* _Yapılacak iş_
Lütfen aşağıdaki tüm kayıtları "right lung lower lobe" yerine "left lung lower lobe" koyarak yeniden yazın, geri kalan her şeyi olduğu gibi bırakın. Resimleri yanıta almayın.

━━━━━ Girdi malzemesi

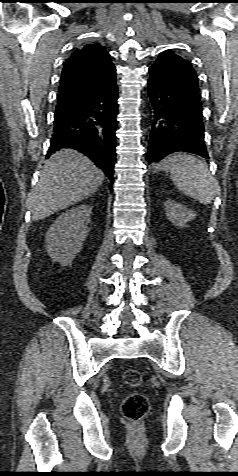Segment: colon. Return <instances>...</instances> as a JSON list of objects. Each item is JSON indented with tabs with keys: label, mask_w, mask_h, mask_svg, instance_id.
Here are the masks:
<instances>
[{
	"label": "colon",
	"mask_w": 238,
	"mask_h": 476,
	"mask_svg": "<svg viewBox=\"0 0 238 476\" xmlns=\"http://www.w3.org/2000/svg\"><path fill=\"white\" fill-rule=\"evenodd\" d=\"M123 382L132 388L139 387L142 383V375L137 369H127L123 373ZM148 409L149 401L147 397L141 393L128 395L122 403V414L131 422L140 421Z\"/></svg>",
	"instance_id": "obj_1"
}]
</instances>
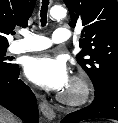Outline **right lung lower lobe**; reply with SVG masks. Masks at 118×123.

━━━━━━━━━━

* _Alıştırma yanıtı_
Segment: colon. Return <instances>...</instances> as a JSON list of objects. Each item is JSON indented with tabs with keys: label, mask_w, mask_h, mask_svg, instance_id.
Here are the masks:
<instances>
[{
	"label": "colon",
	"mask_w": 238,
	"mask_h": 476,
	"mask_svg": "<svg viewBox=\"0 0 238 476\" xmlns=\"http://www.w3.org/2000/svg\"><path fill=\"white\" fill-rule=\"evenodd\" d=\"M123 382L132 388L139 387L142 383V375L137 369H127L123 373ZM148 409L149 401L147 397L141 393L128 395L122 403V414L131 422L140 421Z\"/></svg>",
	"instance_id": "obj_1"
}]
</instances>
Outline **left lung lower lobe**; reply with SVG masks. Masks at 118×123.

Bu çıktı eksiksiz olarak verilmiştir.